Holding signs such as, "We don't need to be rich like Mayor Bloomberg… We just need to support our families," the union members said they are protesting in an attempt to put pressure on the Mayor to offer them contracts they feel are acceptable.

"We want to draw attention to the fact that these contracts have been outstanding for a long time and put a little pressure on the Mayor and the City to resolve theses issues," said Bill Haigney, an EMT who works in the court system in lower Manhattan. Haigney, 48, of Rockland County added that another key aim of the protests was to gather public support.

Although the protestors were largely peaceful, a group of 45 picketers stationed along the sidewalk on West 33rd Street inflated a 20 foot rat and yelled, "Scab," and "Go home," at truck drivers attempting to make deliveries to MSG and the surrounding area.

Some 400 to 500 off-duty personnel are expected to encircle MSG throughout the day, handing out literature to remind New Yorkers that cops, firefighters and teachers are without contracts, according to Al O'Leary, a spokesman for the Patrolmen's Benevolent Association.

He said the protest begins today because the city will hand over a symbolic key to the Republicans to mark the start of formal GOP convention planning at the Garden.

Firefighter Rob McDevitt, who is stationed at Ladder Company 11 in the Lower East Side expressed frustration at what he said is a misuse of the City's funds.

"There is no reason why the biggest city in the world can't pay its fire and police adequately," said McDevitt, 40, of Malverne, Long Island.

Mayoral spokesman Ed Skyler suggested yesterday in a statement that the unions should learn how to negotiate like the "responsible leaders" of District Council 37, which represents 138,000 city employees and which recently signed a deal with the city.

"The unions protesting continue to prove that the only thing their leaders are good at is grandstanding and diverting attention from the fact that they are incapable of coming to the table and getting raises for their members," Skyler said

One key sticking point with the union members is Bloomberg's offer of pay increases similar to those accepted by District Council 37. That plan provides for a $1,000 cash payment and a 5 percent raise over a three-year period that requires increased productivity, longer work hours and lower starting pay.

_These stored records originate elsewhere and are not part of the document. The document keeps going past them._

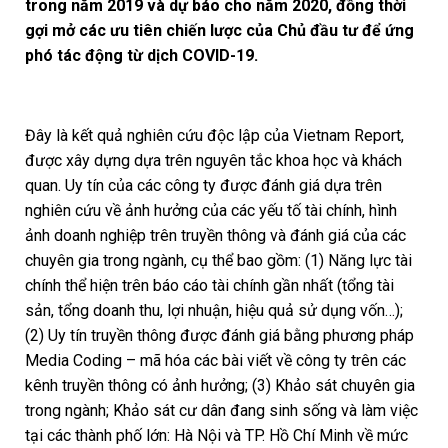
trong năm 2019 và dự báo cho năm 2020, đồng thời
gợi mở các ưu tiên chiến lược của Chủ đầu tư để ứng
phó tác động từ dịch COVID-19.
Đây là kết quả nghiên cứu độc lập của Vietnam Report,
được xây dựng dựa trên nguyên tắc khoa học và khách
quan. Uy tín của các công ty được đánh giá dựa trên
nghiên cứu về ảnh hưởng của các yếu tố tài chính, hình
ảnh doanh nghiệp trên truyền thông và đánh giá của các
chuyên gia trong ngành, cụ thể bao gồm: (1) Năng lực tài
chính thể hiện trên báo cáo tài chính gần nhất (tổng tài
sản, tổng doanh thu, lợi nhuận, hiệu quả sử dụng vốn…);
(2) Uy tín truyền thông được đánh giá bằng phương pháp
Media Coding – mã hóa các bài viết về công ty trên các
kênh truyền thông có ảnh hưởng; (3) Khảo sát chuyên gia
trong ngành; Khảo sát cư dân đang sinh sống và làm việc
tại các thành phố lớn: Hà Nội và TP. Hồ Chí Minh về mức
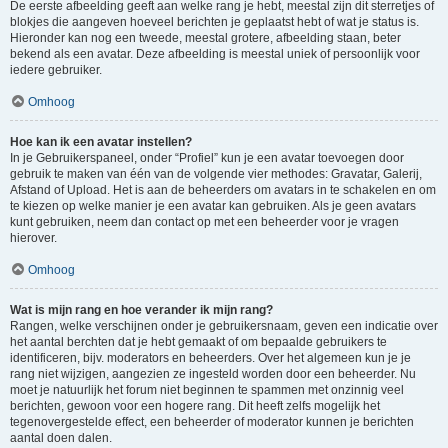
De eerste afbeelding geeft aan welke rang je hebt, meestal zijn dit sterretjes of
blokjes die aangeven hoeveel berichten je geplaatst hebt of wat je status is.
Hieronder kan nog een tweede, meestal grotere, afbeelding staan, beter
bekend als een avatar. Deze afbeelding is meestal uniek of persoonlijk voor
iedere gebruiker.
Omhoog
Hoe kan ik een avatar instellen?
In je Gebruikerspaneel, onder “Profiel” kun je een avatar toevoegen door
gebruik te maken van één van de volgende vier methodes: Gravatar, Galerij,
Afstand of Upload. Het is aan de beheerders om avatars in te schakelen en om
te kiezen op welke manier je een avatar kan gebruiken. Als je geen avatars
kunt gebruiken, neem dan contact op met een beheerder voor je vragen
hierover.
Omhoog
Wat is mijn rang en hoe verander ik mijn rang?
Rangen, welke verschijnen onder je gebruikersnaam, geven een indicatie over
het aantal berchten dat je hebt gemaakt of om bepaalde gebruikers te
identificeren, bijv. moderators en beheerders. Over het algemeen kun je je
rang niet wijzigen, aangezien ze ingesteld worden door een beheerder. Nu
moet je natuurlijk het forum niet beginnen te spammen met onzinnig veel
berichten, gewoon voor een hogere rang. Dit heeft zelfs mogelijk het
tegenovergestelde effect, een beheerder of moderator kunnen je berichten
aantal doen dalen.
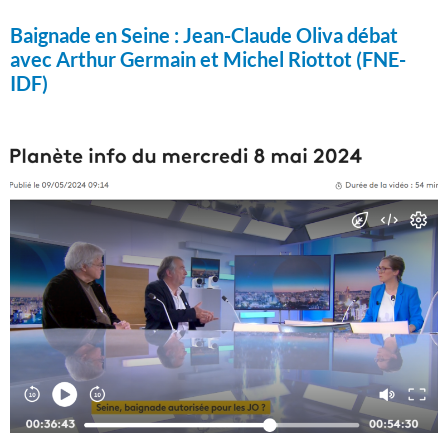
Baignade en Seine :
Jean-Claude Oliva débat
avec Arthur Germain et Michel Riottot (FNE-
IDF)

Police officer Scott Williamson, 41, said the City's inadequate compensation plan is the problem.

"We don't mind doing the work if they are willing to pay us," said Williamson, a trustee with the PBA who is stationed at the 42nd precinct.

Special education teacher Teddy Pearlman, 51, said that due to the lack of a contract with wages and benefits competitive to the suburbs, many teachers are leaving City schools or changing professions.

Jim Slevin, the vice president of the Uniformed Firefighters Association echoed the need for salary parity with firefighters in the surrounding areas of Yonkers, Newark and Jersey City.

"The same people who heroes in 9/11 are now being treated as second class citizens," Slevin said.